Although I was born outside of Chicago, in Joliet, Illinois, I’ve spent the greater part of my life in the southeastern U.S.. As a Southerner, then, I’ve long been privy to bits of commonly known regional information. Which is to say that I’m well aware that the sole vowel in the color “pink” is often swapped out with an “a” when said aloud (say it with me now-”Pank”), that the term “Darlin’” can be both a term of endearment and a reproach, and that there are very clearly drawn lines in the sand when it comes to the preparation of BBQ (the war of saucy versus vinegar rages large).
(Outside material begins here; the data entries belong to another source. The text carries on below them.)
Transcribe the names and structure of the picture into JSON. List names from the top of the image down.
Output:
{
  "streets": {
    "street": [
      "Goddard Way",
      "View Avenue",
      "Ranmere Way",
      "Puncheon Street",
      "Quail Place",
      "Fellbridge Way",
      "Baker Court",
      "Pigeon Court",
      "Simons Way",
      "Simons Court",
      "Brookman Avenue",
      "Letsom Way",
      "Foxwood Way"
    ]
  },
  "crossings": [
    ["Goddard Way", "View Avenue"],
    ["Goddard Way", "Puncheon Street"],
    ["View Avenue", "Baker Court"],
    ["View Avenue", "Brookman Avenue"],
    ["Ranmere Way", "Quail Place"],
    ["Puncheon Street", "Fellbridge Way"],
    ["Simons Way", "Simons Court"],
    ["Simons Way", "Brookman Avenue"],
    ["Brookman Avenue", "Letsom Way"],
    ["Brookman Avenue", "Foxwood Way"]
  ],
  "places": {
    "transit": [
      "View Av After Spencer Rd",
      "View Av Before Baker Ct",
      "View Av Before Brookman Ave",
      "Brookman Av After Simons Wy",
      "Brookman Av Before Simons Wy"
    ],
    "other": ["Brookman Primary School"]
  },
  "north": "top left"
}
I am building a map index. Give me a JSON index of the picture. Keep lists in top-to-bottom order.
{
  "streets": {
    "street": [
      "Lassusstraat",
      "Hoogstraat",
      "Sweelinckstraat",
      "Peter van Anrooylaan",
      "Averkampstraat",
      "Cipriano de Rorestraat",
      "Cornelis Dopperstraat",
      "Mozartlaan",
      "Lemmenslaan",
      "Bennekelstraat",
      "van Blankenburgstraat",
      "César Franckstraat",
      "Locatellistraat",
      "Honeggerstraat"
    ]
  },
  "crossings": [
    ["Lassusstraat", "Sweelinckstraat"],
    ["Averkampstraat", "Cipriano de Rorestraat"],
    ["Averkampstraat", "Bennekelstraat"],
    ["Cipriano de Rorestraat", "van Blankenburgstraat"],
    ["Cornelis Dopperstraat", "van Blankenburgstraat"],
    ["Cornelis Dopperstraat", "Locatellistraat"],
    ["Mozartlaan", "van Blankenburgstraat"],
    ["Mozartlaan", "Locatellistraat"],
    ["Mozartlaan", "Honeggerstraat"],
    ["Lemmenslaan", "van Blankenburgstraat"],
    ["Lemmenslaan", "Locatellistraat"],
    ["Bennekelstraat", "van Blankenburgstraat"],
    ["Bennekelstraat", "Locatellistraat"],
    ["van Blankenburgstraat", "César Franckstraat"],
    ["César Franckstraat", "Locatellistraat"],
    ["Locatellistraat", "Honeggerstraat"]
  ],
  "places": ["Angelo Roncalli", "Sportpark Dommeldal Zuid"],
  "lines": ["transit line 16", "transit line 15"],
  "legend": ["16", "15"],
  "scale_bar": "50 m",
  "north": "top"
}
What I’ve been less schooled on, however, is sorghum. Though the long-running sweetener indigenous to the region before the sugar cane barons pushed it out, sorghum wasn’t part of my southern roots cuisine. Until this past year, that is. Hubs and I discovered several local producers of the grass-related sweetener and have been smitten ever since. So much so, in fact, that we offered a 3-part series of recipes showcasing all things sorghum last winter. If you missed them, here’s what we shared:
Sorghum is having a renaissance of sorts, it would seem. We’re not the only ones taking notice, either. NPR did a bit on the cane sweetener last week. The Local Palate, a magazine based out of Charleston, SC, has a Caramelized Apple Upside Down Cornbread Cake featuring the sticky stuff that will definitely be coming out of my oven. Our chocolate buddies, Jael & Dan, are even offering a Sorghum Caramel Truffle (go get it, now!).
If you haven’t yet heard of sorghum, don’t be surprised if you do soon. It’s versatile, delicious, and domestically-produced.
Consider yourself now properly Southern-schooled.